- To do -
Render every line of the records below as a JSON list of strings, with one string per line and blank lines omitted.

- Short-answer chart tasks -
————————
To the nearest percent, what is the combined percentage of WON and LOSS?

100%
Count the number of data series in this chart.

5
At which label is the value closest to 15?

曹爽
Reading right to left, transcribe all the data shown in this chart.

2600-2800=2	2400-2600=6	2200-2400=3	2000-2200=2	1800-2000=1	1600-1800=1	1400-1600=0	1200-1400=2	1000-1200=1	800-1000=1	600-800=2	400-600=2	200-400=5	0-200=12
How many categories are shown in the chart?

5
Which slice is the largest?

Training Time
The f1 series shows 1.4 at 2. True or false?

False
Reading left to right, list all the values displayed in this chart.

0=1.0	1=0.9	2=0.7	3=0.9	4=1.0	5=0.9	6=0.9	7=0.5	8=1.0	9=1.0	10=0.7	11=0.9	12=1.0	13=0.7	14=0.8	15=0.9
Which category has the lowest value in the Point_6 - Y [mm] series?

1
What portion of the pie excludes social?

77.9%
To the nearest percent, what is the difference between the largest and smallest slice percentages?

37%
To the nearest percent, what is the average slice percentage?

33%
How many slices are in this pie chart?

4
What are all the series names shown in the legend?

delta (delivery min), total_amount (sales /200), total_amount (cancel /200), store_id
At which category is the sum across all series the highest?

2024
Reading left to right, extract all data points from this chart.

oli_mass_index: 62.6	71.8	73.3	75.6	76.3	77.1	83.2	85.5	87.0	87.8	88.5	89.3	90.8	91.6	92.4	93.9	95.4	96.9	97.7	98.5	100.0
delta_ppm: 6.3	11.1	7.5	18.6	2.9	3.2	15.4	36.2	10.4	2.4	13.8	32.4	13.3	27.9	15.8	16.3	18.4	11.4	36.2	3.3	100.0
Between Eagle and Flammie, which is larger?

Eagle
————————
- Exercise result -
[
  "To the nearest percent, what is the combined percentage of WON and LOSS?",
  "100%",
  "Count the number of data series in this chart.",
  "5",
  "At which label is the value closest to 15?",
  "曹爽",
  "Reading right to left, transcribe all the data shown in this chart.",
  "2600-2800=2\t2400-2600=6\t2200-2400=3\t2000-2200=2\t1800-2000=1\t1600-1800=1\t1400-1600=0\t1200-1400=2\t1000-1200=1\t800-1000=1\t600-800=2\t400-600=2\t200-400=5\t0-200=12",
  "How many categories are shown in the chart?",
  "5",
  "Which slice is the largest?",
  "Training Time",
  "The f1 series shows 1.4 at 2. True or false?",
  "False",
  "Reading left to right, list all the values displayed in this chart.",
  "0=1.0\t1=0.9\t2=0.7\t3=0.9\t4=1.0\t5=0.9\t6=0.9\t7=0.5\t8=1.0\t9=1.0\t10=0.7\t11=0.9\t12=1.0\t13=0.7\t14=0.8\t15=0.9",
  "Which category has the lowest value in the Point_6 - Y [mm] series?",
  "1",
  "What portion of the pie excludes social?",
  "77.9%",
  "To the nearest percent, what is the difference between the largest and smallest slice percentages?",
  "37%",
  "To the nearest percent, what is the average slice percentage?",
  "33%",
  "How many slices are in this pie chart?",
  "4",
  "What are all the series names shown in the legend?",
  "delta (delivery min), total_amount (sales /200), total_amount (cancel /200), store_id",
  "At which category is the sum across all series the highest?",
  "2024",
  "Reading left to right, extract all data points from this chart.",
  "oli_mass_index: 62.6\t71.8\t73.3\t75.6\t76.3\t77.1\t83.2\t85.5\t87.0\t87.8\t88.5\t89.3\t90.8\t91.6\t92.4\t93.9\t95.4\t96.9\t97.7\t98.5\t100.0",
  "delta_ppm: 6.3\t11.1\t7.5\t18.6\t2.9\t3.2\t15.4\t36.2\t10.4\t2.4\t13.8\t32.4\t13.3\t27.9\t15.8\t16.3\t18.4\t11.4\t36.2\t3.3\t100.0",
  "Between Eagle and Flammie, which is larger?",
  "Eagle"
]